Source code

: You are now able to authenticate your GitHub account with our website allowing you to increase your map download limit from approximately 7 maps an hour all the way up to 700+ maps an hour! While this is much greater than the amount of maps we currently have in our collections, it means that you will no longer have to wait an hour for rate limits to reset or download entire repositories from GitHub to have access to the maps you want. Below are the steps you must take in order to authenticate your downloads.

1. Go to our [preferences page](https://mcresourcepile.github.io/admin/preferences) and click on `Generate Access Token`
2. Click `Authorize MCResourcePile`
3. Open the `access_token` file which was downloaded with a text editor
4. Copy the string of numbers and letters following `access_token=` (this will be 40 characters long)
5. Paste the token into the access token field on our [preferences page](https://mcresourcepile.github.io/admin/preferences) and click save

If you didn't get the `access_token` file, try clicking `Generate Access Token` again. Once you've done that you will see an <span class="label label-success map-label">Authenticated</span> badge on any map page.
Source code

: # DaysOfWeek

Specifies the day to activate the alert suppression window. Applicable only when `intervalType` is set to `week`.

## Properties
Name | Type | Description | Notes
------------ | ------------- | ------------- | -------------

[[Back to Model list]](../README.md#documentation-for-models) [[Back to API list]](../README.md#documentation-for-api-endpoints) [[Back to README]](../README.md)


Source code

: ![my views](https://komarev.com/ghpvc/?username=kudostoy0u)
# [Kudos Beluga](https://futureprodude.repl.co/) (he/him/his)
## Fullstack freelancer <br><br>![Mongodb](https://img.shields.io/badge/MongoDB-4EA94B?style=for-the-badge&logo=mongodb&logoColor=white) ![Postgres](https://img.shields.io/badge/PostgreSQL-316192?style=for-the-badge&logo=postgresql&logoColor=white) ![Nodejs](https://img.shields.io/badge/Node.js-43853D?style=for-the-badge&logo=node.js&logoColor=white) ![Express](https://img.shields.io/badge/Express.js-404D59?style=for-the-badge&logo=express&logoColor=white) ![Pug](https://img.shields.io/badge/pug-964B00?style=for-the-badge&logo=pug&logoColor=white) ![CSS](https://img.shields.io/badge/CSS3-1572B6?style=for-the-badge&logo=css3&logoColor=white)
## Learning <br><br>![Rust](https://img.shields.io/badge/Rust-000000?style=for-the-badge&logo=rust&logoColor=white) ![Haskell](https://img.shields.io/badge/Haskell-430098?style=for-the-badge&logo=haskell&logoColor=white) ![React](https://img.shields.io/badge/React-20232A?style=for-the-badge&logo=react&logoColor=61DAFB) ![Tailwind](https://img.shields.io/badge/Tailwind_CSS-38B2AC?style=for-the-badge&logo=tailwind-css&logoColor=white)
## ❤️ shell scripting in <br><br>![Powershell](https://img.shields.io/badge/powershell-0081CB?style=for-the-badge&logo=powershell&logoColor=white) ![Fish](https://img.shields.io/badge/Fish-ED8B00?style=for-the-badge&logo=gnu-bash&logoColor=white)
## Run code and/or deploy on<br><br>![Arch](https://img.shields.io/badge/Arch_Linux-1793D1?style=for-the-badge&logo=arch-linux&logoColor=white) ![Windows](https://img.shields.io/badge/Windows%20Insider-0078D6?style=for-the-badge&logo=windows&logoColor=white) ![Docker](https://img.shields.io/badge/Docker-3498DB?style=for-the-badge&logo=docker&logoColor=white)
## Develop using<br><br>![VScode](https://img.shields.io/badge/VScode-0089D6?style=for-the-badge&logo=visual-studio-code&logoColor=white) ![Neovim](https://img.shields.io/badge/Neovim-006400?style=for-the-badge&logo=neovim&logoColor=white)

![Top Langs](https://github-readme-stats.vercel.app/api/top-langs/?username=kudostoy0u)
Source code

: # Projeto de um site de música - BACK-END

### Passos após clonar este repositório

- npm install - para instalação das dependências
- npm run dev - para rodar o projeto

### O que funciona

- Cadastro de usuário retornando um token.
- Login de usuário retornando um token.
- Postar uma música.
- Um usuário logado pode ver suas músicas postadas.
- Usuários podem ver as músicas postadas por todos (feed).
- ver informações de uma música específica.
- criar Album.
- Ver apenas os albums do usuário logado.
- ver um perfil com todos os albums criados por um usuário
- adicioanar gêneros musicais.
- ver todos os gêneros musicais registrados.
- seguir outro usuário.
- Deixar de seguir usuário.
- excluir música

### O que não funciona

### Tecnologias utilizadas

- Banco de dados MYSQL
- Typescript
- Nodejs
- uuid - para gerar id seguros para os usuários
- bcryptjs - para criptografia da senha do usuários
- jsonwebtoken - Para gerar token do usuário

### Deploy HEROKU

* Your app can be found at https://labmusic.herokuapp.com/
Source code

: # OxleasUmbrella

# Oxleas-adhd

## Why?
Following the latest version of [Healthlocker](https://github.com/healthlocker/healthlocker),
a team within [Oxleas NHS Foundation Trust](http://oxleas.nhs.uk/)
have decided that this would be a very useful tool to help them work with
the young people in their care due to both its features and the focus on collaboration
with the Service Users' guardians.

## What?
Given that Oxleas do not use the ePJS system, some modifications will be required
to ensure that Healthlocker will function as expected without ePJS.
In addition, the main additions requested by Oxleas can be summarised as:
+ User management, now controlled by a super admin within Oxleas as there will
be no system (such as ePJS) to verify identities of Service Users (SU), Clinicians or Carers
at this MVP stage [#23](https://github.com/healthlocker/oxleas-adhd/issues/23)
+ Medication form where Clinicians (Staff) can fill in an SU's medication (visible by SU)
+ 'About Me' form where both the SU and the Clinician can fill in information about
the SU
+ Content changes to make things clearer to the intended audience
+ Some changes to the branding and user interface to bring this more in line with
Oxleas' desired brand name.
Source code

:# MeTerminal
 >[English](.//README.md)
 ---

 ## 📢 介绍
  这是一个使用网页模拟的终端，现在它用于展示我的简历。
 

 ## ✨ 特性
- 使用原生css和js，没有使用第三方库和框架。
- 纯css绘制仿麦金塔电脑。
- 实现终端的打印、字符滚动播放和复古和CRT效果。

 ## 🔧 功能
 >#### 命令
────────────────────────────────────────
■ To do
The answer should be one number, the count of lines above that contain "preferences".

■ Your response
2